*** Opening Records for this task ***

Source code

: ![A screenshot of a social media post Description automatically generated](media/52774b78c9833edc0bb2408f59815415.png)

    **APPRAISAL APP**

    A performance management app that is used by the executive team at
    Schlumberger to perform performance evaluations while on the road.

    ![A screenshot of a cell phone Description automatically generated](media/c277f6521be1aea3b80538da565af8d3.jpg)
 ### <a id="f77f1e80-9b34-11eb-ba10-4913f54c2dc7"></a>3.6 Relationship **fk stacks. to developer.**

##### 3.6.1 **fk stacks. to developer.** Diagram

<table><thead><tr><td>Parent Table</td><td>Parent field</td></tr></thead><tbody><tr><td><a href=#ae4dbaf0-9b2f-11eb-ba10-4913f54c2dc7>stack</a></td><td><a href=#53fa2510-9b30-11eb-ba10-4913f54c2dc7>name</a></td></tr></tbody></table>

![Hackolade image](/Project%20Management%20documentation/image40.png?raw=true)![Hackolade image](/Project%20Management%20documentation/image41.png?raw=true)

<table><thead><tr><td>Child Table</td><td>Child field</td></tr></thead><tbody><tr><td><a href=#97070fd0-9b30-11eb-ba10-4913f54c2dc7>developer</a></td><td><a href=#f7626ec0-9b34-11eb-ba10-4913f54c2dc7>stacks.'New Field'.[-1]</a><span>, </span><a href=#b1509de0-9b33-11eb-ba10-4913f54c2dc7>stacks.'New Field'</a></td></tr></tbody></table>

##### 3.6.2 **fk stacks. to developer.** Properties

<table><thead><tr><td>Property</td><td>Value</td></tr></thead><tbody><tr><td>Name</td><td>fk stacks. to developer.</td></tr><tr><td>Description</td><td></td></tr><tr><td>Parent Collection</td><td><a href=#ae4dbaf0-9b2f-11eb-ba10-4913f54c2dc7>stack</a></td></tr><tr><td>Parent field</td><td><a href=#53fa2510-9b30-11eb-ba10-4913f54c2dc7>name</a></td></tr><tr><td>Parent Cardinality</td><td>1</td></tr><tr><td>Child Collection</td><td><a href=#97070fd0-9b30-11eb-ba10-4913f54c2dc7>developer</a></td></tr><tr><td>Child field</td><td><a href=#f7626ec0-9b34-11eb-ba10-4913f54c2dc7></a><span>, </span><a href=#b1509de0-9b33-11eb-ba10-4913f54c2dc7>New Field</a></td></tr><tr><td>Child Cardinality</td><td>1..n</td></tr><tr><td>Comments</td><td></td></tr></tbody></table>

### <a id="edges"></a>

*** Closing Records for this task ***

All of the material must be reproduced exactly.

**Answer box**
Source code

: ![A screenshot of a social media post Description automatically generated](media/52774b78c9833edc0bb2408f59815415.png)

    **APPRAISAL APP**

    A performance management app that is used by the executive team at
    Schlumberger to perform performance evaluations while on the road.

    ![A screenshot of a cell phone Description automatically generated](media/c277f6521be1aea3b80538da565af8d3.jpg)
 ### <a id="f77f1e80-9b34-11eb-ba10-4913f54c2dc7"></a>3.6 Relationship **fk stacks. to developer.**

##### 3.6.1 **fk stacks. to developer.** Diagram

<table><thead><tr><td>Parent Table</td><td>Parent field</td></tr></thead><tbody><tr><td><a href=#ae4dbaf0-9b2f-11eb-ba10-4913f54c2dc7>stack</a></td><td><a href=#53fa2510-9b30-11eb-ba10-4913f54c2dc7>name</a></td></tr></tbody></table>

![Hackolade image](/Project%20Management%20documentation/image40.png?raw=true)![Hackolade image](/Project%20Management%20documentation/image41.png?raw=true)

<table><thead><tr><td>Child Table</td><td>Child field</td></tr></thead><tbody><tr><td><a href=#97070fd0-9b30-11eb-ba10-4913f54c2dc7>developer</a></td><td><a href=#f7626ec0-9b34-11eb-ba10-4913f54c2dc7>stacks.'New Field'.[-1]</a><span>, </span><a href=#b1509de0-9b33-11eb-ba10-4913f54c2dc7>stacks.'New Field'</a></td></tr></tbody></table>

##### 3.6.2 **fk stacks. to developer.** Properties

<table><thead><tr><td>Property</td><td>Value</td></tr></thead><tbody><tr><td>Name</td><td>fk stacks. to developer.</td></tr><tr><td>Description</td><td></td></tr><tr><td>Parent Collection</td><td><a href=#ae4dbaf0-9b2f-11eb-ba10-4913f54c2dc7>stack</a></td></tr><tr><td>Parent field</td><td><a href=#53fa2510-9b30-11eb-ba10-4913f54c2dc7>name</a></td></tr><tr><td>Parent Cardinality</td><td>1</td></tr><tr><td>Child Collection</td><td><a href=#97070fd0-9b30-11eb-ba10-4913f54c2dc7>developer</a></td></tr><tr><td>Child field</td><td><a href=#f7626ec0-9b34-11eb-ba10-4913f54c2dc7></a><span>, </span><a href=#b1509de0-9b33-11eb-ba10-4913f54c2dc7>New Field</a></td></tr><tr><td>Child Cardinality</td><td>1..n</td></tr><tr><td>Comments</td><td></td></tr></tbody></table>

### <a id="edges"></a>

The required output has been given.